The Christian sword is a weapon, but it is not means to lop the heads from individuals, but a literary device, the separation from which proves the difference between the Christian project (agape) and hate itself.

Guthrie  made an error here. But in the way he has described Jesus is very intriguing.

It is intriguing too because much of it can be then reapplied to himself. The reason US politicians can talk about him fondly without worry is because Guthrie’s gained the status of the folk singer. But he was more than that, he was a socialist whose songs meant something to people then, as they do now.

Happy birthday Woody Guthrie – Republicans are still trying to deny who you really are. Which must mean you did something right.


6 comments on “The man whose machine killed fascists: Woody Guthrie is 100

  1. Thanks for this post Carl. I’m not sure if this changes things, but Kouplen (not Kouplin, as the AP article misspells him!) is a Democrat not a Republican. I think, therefore, we need to stand back from the partisan conclusion and say simply: “mainstream politicians are still trying to deny who you really are. Which must mean you did something right.”

    On his Communism, I think it makes a difference the extent to which he was not just (as Jesus was) a communist with a small c, but actually a Communist with a big C. Jim Denham’s praise for him http://shirazsocialist.wordpress.com/2012/07/14/woodie-guthrie-at-100/ is qualified: “Just a shame about the Stalinism.” He links to Scott Borchert’s “Woody Guthrie: Redder than Remembered” from Monthly Review http://monthlyreview.org/2011/05/01/woody-guthrie-redder-than-remembered

    Soon he was writing a regular column, “Woody Sez,” for the People’s World and later the Daily Worker, both published by the Communist Party USA… Over time, Guthrie became closer to Communist Party activists and began a serious but frustrated study of Marxism. He had trouble with the more theoretical material, and once scribbled a note in his copy of Lenin’s Theory of the Agrarian Question, wishing that he could “make all the thoughts of Marx and Engels and Lenin and Stalin and Wilkie and Roosevelt and Earl Browder fly down and roost in my brain.” …

    I’m not sure whether he actually joined the Party, and Stalinist may be too strong a word, but he was certainly close to Stalinism, for which we should still condemn, despite his greatness.

  2. Absolutely we should steer clear from those aspects of his politics we don’t find appealing, but those seem more to be private matters. That’s not to say we oughtn’t treat them with suspicion, but the Guthrie of your land is my land and the socialistic re-reading of Jesus’ life, these seem to stick out far better.

    I like the story of his jottings in Lenin’s book.
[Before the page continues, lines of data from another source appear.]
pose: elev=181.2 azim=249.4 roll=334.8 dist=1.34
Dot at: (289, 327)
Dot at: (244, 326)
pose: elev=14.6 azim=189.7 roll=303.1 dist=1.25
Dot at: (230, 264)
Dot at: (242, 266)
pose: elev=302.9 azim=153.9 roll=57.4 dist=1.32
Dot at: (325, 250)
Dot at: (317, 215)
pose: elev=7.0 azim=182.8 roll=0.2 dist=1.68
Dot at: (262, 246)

Stalinism is kind of the Marxism of the Marxist who didn’t get too far west of the Communist Manifesto.

    If that’s the case then that’s my error for not going a little further, but the article may not have been the best resource – though it did provide good examples of where somebody holds a respectability over and above how they would be perceived if they were still here – the obvious statement in Guthrie’s song about Jesus. It doesn’t render the conclusion to my post to dissimilar I’m happy to report – mainstream American politics still continues to minsunderstand Guthrie and misunderestimate (Bushism intended) his message.

  3. […] would have been Woody Guthrie’s 100th birthday (thanks to Carl for blogging about this already). Woody Guthrie is one of my favourite singers, and surely one of the greatest ever songwriters as […]

  4. […] would have been Woody Guthrie’s 100th birthday (thanks to Carl for blogging about this already). Woody Guthrie is one of my favourite singers, and surely one of the greatest ever songwriters as […]

  5. oh hell, given the tenor of things in the states these days, even richard nixon would seem like a flaming liberal.of course, that’s been one of the long term consequences of neo-liberalism and postmodernism–that heady mixture of michel foucault and ronald reagan.